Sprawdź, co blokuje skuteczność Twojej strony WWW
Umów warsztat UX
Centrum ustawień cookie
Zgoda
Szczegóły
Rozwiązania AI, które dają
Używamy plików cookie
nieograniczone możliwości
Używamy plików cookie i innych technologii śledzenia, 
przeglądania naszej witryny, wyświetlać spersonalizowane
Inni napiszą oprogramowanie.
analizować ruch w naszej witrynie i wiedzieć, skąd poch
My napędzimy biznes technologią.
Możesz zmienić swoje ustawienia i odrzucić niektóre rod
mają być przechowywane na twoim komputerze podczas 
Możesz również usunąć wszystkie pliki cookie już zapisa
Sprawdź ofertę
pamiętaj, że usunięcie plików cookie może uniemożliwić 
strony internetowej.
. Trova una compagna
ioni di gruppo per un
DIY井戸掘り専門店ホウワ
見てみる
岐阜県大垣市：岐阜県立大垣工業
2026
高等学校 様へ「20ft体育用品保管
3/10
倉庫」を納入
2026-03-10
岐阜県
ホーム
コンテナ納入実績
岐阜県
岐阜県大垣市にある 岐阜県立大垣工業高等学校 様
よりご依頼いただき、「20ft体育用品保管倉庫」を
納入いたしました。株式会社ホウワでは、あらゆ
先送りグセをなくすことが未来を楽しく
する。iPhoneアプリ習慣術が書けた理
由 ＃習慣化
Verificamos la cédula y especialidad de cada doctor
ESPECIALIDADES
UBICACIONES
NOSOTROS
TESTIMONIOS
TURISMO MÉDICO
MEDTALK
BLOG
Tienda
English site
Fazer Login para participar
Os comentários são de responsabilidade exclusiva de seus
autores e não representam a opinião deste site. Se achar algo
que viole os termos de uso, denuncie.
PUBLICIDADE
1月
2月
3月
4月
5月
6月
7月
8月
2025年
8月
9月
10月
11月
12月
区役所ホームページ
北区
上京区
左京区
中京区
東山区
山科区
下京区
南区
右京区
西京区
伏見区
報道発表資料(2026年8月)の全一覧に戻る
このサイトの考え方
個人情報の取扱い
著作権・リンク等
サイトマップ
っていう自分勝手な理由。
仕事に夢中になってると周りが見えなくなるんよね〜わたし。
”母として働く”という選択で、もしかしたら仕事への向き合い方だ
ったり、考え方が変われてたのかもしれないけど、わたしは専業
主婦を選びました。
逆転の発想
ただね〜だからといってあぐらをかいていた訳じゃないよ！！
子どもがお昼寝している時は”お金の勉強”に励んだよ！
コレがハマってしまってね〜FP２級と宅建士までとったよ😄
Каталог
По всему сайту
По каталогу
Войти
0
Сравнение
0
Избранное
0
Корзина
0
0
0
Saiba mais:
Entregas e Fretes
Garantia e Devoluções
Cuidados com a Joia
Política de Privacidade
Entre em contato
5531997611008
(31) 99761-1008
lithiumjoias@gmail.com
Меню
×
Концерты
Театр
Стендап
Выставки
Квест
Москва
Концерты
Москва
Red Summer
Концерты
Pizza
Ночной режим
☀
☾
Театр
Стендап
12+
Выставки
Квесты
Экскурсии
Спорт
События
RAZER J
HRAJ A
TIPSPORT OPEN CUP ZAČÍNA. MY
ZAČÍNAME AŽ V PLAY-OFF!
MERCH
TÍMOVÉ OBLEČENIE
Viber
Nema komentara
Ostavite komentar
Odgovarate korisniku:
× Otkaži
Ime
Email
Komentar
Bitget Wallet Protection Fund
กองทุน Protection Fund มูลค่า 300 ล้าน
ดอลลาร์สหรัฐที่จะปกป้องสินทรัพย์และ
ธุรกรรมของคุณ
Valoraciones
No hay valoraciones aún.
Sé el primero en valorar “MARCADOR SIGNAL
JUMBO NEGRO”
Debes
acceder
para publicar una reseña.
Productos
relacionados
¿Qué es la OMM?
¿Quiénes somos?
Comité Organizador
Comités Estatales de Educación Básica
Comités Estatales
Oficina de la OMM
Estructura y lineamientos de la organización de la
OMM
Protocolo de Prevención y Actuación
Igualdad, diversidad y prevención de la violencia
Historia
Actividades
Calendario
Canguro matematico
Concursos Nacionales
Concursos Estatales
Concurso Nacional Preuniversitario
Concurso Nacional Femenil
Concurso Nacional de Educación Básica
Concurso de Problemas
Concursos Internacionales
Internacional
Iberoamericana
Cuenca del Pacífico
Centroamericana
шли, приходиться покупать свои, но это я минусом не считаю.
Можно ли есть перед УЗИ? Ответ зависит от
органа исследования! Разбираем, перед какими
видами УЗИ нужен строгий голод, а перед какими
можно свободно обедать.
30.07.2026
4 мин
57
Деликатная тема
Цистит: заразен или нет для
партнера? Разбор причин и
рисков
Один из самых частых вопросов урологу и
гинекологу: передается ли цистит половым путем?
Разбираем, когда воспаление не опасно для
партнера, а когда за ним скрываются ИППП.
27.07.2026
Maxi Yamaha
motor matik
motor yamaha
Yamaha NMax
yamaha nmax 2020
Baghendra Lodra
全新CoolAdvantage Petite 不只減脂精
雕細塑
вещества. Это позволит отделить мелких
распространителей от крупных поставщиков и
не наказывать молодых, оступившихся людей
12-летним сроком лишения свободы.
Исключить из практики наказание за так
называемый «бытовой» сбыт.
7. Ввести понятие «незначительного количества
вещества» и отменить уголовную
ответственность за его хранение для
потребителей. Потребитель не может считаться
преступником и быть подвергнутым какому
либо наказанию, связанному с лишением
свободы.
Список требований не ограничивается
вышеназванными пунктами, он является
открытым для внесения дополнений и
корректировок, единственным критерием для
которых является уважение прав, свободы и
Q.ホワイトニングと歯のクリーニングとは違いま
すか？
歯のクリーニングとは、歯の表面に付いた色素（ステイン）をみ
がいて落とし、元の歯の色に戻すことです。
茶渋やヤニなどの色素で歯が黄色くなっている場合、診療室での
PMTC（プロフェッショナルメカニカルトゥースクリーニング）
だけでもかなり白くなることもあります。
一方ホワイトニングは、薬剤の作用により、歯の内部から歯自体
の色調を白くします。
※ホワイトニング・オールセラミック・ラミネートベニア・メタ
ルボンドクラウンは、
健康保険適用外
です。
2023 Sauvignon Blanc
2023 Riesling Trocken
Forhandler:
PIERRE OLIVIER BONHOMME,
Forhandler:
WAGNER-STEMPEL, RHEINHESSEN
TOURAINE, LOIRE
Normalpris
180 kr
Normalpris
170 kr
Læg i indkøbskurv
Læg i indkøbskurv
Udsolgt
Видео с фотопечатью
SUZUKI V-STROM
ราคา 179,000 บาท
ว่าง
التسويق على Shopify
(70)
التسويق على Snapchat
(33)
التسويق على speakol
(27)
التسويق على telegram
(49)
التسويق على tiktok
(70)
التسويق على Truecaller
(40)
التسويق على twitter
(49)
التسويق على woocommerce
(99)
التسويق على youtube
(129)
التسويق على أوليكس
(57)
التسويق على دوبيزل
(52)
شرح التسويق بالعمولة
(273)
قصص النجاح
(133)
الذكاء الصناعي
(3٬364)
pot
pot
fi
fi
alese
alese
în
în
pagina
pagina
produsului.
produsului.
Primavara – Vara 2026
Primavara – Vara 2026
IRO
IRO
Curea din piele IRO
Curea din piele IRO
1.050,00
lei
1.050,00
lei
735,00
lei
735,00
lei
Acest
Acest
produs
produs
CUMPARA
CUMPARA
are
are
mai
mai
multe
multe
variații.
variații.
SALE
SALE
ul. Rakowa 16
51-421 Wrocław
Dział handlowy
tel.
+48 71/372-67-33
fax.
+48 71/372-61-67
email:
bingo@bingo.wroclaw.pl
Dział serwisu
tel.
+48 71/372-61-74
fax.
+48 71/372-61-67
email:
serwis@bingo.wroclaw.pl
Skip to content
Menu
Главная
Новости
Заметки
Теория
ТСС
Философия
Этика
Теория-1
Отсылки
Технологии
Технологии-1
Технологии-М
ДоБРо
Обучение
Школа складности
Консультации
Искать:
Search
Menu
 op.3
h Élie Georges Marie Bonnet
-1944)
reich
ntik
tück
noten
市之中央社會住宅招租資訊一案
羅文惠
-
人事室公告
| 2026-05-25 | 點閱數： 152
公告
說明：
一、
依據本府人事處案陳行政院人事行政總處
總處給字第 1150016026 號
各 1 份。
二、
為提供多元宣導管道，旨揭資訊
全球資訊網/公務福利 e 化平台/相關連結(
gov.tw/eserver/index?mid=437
□ □ □ □ □ □ □
* INSTRUCTIONS FOR THE TASK
Could you return exactly the stretch of the data above that starts at the line with "Ночной режим" and ends at the line with "ดอลลาร์สหรัฐที่จะปกป้องสินทรัพย์และ", both lines included?

* ANSWER FOR THE TASK
Ночной режим
☀
☾
Театр
Стендап
12+
Выставки
Квесты
Экскурсии
Спорт
События
RAZER J
HRAJ A
TIPSPORT OPEN CUP ZAČÍNA. MY
ZAČÍNAME AŽ V PLAY-OFF!
MERCH
TÍMOVÉ OBLEČENIE
Viber
Nema komentara
Ostavite komentar
Odgovarate korisniku:
× Otkaži
Ime
Email
Komentar
Bitget Wallet Protection Fund
กองทุน Protection Fund มูลค่า 300 ล้าน
ดอลลาร์สหรัฐที่จะปกป้องสินทรัพย์และ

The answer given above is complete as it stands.